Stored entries
Start of Block
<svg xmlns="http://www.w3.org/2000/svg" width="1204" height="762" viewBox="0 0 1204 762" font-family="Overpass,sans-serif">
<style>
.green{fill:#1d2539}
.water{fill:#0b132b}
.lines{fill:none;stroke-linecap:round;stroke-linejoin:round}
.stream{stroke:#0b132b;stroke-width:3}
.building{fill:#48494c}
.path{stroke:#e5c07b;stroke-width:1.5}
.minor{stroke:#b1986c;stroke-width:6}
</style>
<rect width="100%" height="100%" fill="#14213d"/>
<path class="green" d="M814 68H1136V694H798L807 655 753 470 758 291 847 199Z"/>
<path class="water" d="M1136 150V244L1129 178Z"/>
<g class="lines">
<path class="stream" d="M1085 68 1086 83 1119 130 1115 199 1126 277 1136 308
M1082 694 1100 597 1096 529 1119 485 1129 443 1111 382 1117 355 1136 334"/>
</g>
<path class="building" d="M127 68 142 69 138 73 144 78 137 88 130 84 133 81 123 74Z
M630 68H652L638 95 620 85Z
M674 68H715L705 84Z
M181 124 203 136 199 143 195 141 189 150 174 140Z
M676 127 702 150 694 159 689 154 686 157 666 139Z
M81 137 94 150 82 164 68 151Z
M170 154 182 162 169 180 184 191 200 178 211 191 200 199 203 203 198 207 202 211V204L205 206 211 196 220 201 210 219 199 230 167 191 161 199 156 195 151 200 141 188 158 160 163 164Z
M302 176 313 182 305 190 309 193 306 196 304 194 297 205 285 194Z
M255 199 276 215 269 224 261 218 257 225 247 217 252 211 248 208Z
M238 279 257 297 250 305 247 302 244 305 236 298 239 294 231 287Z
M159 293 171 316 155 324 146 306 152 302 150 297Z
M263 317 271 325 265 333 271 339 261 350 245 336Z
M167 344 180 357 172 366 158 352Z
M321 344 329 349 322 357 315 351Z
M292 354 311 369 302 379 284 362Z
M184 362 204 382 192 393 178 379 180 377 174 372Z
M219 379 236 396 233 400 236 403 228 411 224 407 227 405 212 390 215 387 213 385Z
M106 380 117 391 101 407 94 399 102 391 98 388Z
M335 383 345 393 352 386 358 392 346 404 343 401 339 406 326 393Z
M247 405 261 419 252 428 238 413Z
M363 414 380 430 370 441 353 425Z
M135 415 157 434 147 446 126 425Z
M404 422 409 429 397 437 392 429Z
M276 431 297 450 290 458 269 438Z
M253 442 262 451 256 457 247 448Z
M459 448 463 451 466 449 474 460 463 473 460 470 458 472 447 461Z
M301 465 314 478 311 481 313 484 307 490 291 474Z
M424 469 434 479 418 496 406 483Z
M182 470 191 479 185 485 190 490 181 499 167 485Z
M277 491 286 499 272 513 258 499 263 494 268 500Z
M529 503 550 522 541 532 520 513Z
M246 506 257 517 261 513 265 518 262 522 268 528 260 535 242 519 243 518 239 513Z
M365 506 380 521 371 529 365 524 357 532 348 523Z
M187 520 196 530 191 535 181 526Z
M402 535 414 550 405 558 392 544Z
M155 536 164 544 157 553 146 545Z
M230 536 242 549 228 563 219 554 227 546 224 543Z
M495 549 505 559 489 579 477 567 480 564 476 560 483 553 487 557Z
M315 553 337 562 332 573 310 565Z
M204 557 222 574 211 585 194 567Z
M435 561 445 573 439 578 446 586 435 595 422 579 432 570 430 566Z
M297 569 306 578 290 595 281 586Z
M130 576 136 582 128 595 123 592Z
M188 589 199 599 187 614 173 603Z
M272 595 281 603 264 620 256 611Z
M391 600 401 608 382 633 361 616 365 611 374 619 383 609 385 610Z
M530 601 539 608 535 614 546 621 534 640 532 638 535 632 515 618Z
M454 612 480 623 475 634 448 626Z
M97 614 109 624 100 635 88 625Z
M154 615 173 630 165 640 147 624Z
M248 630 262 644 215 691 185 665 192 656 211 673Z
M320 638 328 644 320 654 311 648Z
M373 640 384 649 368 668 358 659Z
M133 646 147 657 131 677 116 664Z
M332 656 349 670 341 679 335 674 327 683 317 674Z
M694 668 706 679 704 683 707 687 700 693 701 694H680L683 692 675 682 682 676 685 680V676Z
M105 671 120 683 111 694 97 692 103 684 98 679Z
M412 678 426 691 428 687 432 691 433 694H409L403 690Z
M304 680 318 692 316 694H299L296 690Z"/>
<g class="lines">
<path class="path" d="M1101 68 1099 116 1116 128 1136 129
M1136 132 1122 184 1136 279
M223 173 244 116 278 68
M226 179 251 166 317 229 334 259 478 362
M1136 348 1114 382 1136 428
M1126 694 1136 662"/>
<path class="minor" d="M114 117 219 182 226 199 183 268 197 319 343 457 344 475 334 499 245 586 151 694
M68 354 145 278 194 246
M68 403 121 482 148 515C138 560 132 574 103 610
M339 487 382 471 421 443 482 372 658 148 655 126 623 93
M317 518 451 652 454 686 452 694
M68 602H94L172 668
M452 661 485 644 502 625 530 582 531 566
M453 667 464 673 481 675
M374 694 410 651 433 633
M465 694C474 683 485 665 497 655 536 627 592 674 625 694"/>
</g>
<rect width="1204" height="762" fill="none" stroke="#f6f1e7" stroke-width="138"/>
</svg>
End of Block
Start of Block
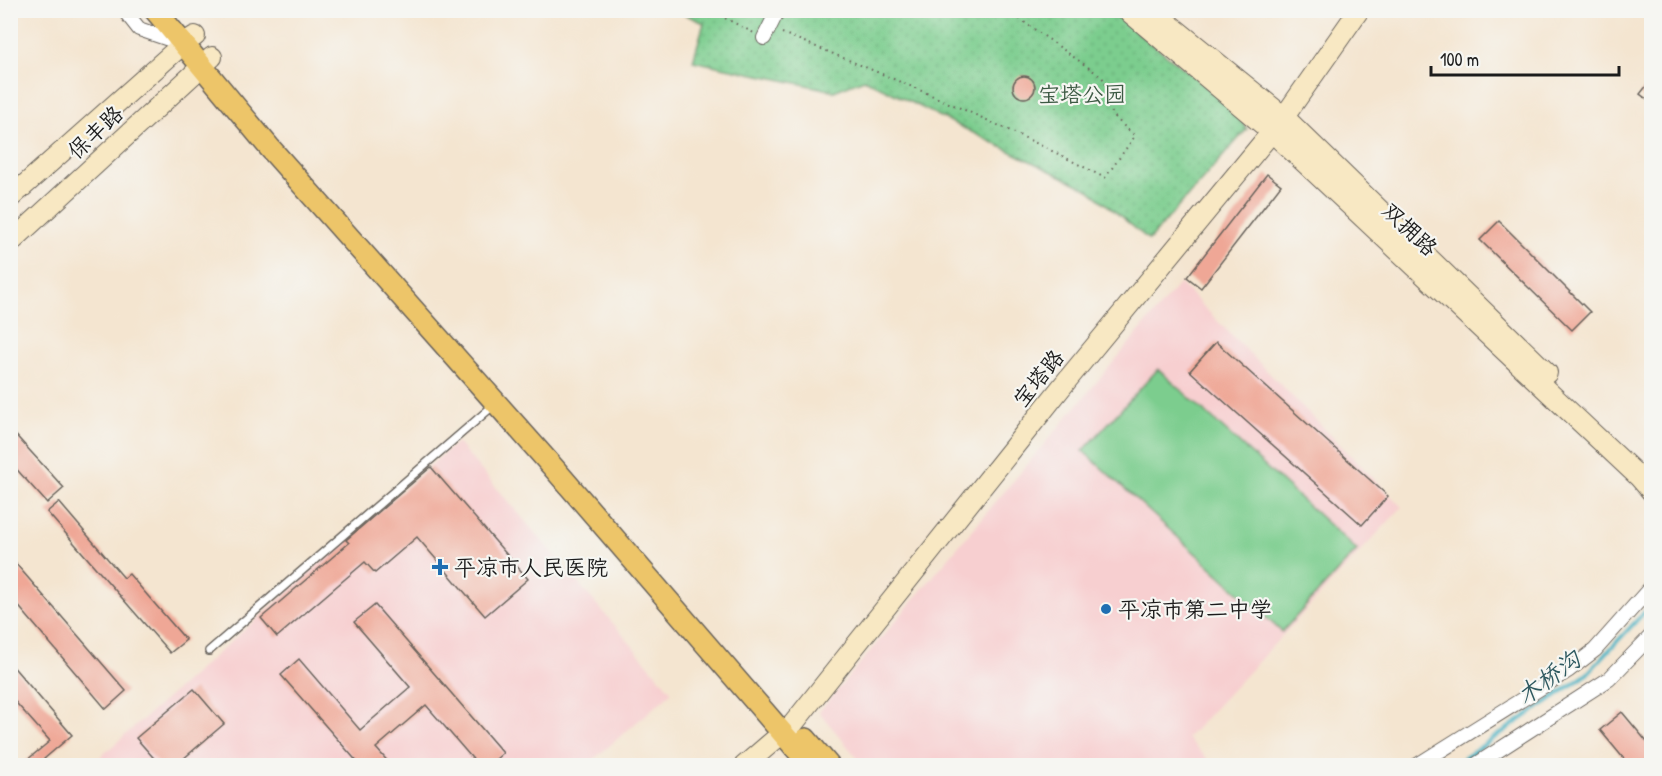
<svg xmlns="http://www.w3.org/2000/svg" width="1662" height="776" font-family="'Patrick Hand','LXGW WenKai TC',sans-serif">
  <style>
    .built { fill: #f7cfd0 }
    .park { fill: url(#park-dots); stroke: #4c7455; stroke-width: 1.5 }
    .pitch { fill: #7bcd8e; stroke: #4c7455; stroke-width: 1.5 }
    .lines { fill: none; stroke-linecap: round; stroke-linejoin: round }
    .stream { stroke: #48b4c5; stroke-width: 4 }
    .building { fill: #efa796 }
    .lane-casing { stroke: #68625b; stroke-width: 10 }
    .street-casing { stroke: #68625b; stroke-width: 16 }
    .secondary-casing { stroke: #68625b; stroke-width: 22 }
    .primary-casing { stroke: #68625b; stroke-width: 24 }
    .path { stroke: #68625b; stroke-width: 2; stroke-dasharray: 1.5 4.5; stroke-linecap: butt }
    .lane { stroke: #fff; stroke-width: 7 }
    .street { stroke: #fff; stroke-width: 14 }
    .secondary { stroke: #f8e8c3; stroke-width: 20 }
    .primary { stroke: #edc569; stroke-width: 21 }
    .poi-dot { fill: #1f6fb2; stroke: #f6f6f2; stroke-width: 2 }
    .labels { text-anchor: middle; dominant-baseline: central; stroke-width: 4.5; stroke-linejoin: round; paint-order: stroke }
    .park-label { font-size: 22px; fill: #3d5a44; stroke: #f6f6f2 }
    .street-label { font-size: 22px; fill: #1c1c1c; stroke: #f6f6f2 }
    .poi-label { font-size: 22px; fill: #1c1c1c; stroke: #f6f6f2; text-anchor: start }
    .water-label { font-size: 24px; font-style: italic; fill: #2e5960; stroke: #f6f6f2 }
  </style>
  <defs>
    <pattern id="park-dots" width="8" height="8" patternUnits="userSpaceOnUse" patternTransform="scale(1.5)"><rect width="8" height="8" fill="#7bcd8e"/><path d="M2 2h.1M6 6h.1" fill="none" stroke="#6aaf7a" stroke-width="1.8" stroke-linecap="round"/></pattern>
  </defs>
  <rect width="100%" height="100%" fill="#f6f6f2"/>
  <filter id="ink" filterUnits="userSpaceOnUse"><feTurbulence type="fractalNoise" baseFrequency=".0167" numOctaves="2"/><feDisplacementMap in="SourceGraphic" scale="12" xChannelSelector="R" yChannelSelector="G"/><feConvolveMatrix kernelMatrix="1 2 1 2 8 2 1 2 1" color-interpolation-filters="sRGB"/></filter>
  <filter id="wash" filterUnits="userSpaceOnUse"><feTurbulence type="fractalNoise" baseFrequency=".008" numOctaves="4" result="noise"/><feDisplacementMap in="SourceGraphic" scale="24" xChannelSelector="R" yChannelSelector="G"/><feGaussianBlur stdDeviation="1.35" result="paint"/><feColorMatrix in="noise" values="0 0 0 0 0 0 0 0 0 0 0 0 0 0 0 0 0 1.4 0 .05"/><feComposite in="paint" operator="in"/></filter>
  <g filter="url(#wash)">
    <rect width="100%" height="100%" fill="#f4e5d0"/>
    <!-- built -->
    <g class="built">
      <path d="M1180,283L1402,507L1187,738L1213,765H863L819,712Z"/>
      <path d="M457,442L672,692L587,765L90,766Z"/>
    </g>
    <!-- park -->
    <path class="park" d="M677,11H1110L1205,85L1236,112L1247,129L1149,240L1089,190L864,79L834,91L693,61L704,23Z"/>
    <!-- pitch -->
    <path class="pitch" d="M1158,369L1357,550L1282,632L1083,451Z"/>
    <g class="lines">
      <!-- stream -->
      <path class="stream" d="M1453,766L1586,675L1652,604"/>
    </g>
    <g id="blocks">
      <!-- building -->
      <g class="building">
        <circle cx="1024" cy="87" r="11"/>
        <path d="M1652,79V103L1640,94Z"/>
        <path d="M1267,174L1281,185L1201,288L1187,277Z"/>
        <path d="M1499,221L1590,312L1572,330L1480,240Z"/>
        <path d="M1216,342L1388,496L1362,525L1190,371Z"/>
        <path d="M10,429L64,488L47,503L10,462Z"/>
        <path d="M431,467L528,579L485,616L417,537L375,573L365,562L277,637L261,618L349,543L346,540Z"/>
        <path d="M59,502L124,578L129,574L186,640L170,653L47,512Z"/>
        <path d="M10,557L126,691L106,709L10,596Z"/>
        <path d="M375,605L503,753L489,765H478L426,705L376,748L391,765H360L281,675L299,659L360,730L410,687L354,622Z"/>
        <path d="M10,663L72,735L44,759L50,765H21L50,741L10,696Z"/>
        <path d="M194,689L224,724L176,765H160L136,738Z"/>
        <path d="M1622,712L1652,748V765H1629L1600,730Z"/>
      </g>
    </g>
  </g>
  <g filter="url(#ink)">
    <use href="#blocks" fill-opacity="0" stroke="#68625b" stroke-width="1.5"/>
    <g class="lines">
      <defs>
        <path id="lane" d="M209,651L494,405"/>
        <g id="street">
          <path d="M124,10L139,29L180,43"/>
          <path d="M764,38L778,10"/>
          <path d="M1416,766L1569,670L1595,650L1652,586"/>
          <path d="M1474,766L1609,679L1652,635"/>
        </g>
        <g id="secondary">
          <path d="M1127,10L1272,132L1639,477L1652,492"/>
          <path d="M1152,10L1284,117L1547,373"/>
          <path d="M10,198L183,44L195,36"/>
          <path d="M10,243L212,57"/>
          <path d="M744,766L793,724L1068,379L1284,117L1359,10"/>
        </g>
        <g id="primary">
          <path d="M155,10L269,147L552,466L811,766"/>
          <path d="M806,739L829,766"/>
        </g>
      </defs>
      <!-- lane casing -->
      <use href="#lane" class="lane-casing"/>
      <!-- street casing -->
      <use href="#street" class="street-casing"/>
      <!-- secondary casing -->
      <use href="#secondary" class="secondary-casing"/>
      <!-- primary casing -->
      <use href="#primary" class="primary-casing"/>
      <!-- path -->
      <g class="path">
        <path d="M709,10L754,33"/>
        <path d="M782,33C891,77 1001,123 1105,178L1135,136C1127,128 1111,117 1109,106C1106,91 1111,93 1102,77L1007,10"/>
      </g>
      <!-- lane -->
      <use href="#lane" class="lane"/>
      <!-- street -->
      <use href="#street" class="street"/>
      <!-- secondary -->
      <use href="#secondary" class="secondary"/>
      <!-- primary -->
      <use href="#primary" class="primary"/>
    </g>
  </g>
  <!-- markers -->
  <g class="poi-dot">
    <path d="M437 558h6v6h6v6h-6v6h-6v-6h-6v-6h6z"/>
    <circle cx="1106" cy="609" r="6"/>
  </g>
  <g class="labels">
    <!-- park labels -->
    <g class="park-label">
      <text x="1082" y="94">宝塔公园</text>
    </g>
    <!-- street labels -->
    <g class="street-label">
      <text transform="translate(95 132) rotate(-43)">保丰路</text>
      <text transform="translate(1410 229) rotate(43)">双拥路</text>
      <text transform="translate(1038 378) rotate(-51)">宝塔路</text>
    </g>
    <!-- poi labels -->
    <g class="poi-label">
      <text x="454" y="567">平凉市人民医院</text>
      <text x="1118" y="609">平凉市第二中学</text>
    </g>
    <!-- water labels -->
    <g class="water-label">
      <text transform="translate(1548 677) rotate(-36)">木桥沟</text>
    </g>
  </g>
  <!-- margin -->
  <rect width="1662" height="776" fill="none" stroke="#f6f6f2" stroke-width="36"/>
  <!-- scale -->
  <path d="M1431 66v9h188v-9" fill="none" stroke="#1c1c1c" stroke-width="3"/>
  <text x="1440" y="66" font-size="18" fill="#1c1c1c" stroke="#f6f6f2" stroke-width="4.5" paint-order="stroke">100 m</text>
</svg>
End of Block
• Exercise brief: Which lines in the data hold the string "yChannelSelector"? Copy each of them.

• Answer section:
  <filter id="ink" filterUnits="userSpaceOnUse"><feTurbulence type="fractalNoise" baseFrequency=".0167" numOctaves="2"/><feDisplacementMap in="SourceGraphic" scale="12" xChannelSelector="R" yChannelSelector="G"/><feConvolveMatrix kernelMatrix="1 2 1 2 8 2 1 2 1" color-interpolation-filters="sRGB"/></filter>
  <filter id="wash" filterUnits="userSpaceOnUse"><feTurbulence type="fractalNoise" baseFrequency=".008" numOctaves="4" result="noise"/><feDisplacementMap in="SourceGraphic" scale="24" xChannelSelector="R" yChannelSelector="G"/><feGaussianBlur stdDeviation="1.35" result="paint"/><feColorMatrix in="noise" values="0 0 0 0 0 0 0 0 0 0 0 0 0 0 0 0 0 1.4 0 .05"/><feComposite in="paint" operator="in"/></filter>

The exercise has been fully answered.